Granted, some of the more modern vaccines would have more questions, but the ones that have been around a while are pretty steady.
And then just find out what that group agreed.
It'll take a year to go through all that data, but you'll have a bunch of saying, we should agree on this.
We should do these things.
These things are safe.
These things.
We should not do it or not safe.
And a bunch of stuff in the middle.
And then on that, then do your research and lay down new data and try to replicate it.
And I say you'll bring, you know, the people who are on the extremes, who want to believe it or not, believe it or are going to continue to feel that way regardless of what you say.
But a lot of folks in the middle, they don't know what to do today.
If you could bring them along and provide them some security to say, this is what we've learned.
If it's something new that we've replicated, then we should honor that.
But if it's the same thing we've always said all along, then they need to honor that and move forward.

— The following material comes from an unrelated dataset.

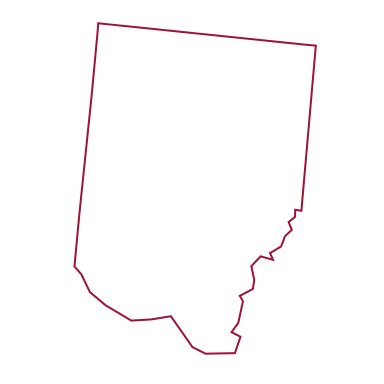 outline of Lawrence, Alabama, United States of America, rotated 185°
{"feature_id": "52423323B9408482102272", "entity_name": "Lawrence", "entity_type": "district", "adm_level": 2, "iso_a3": "USA", "parent_name": "United States of America", "parent_adm1": "Alabama", "projection": "mercator", "projection_center": [-87.362, 34.552], "detail": "fine", "context": "isolated", "style": "outline", "palette": "rose", "viewbox_px": 384, "rotation_deg": 185, "n_neighbors": 0, "source": "geoboundaries", "source_scale": "gbopen_adm2", "svg_char_len": 575}
<svg xmlns="http://www.w3.org/2000/svg" viewBox="0 0 384 384"><g transform="rotate(185 192 192)"><path d="M81.4,348.6L97.8,348.7L300.1,351.9L300.0,342.8L300.4,278.4L302.0,178.2L302.3,158.4L302.6,107.5L295.1,100.4L285.0,83.4L268.0,71.5L241.3,58.6L221.5,61.5L202.2,66.4L178.0,37.5L164.5,32.1L135.2,35.2L131.1,52.0L140.4,55.8L134.5,65.7L131.7,87.6L135.3,92.7L122.9,100.7L122.3,109.8L126.4,123.3L118.0,133.9L105.4,131.5L108.9,138.0L98.5,145.5L95.5,156.0L89.3,163.0L93.1,170.5L87.2,176.2L87.6,183.3L81.4,182.8L81.4,348.6Z" fill="none" stroke="#9f1239" stroke-width="2"/></g></svg>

And he like that approach when I talk to him, the the impression when he was very I think it was more of a curiosity.
I don't think he thought that the safety data was as robust as it should be.
So he was more curious, and I think he was he welcomed the idea of restarting things.
But again, I think it needs to be targeted to try to do all the studies that will take you forever to come to those conclusions.
And I just want to make sure that we're not starting with a conclusion and working our way backward.
It should be.
We think this might be the case.
Let's move forward and do it the right way.
If you're going to replicate them, then if it's replicable data, then you need to look at that and look at it seriously.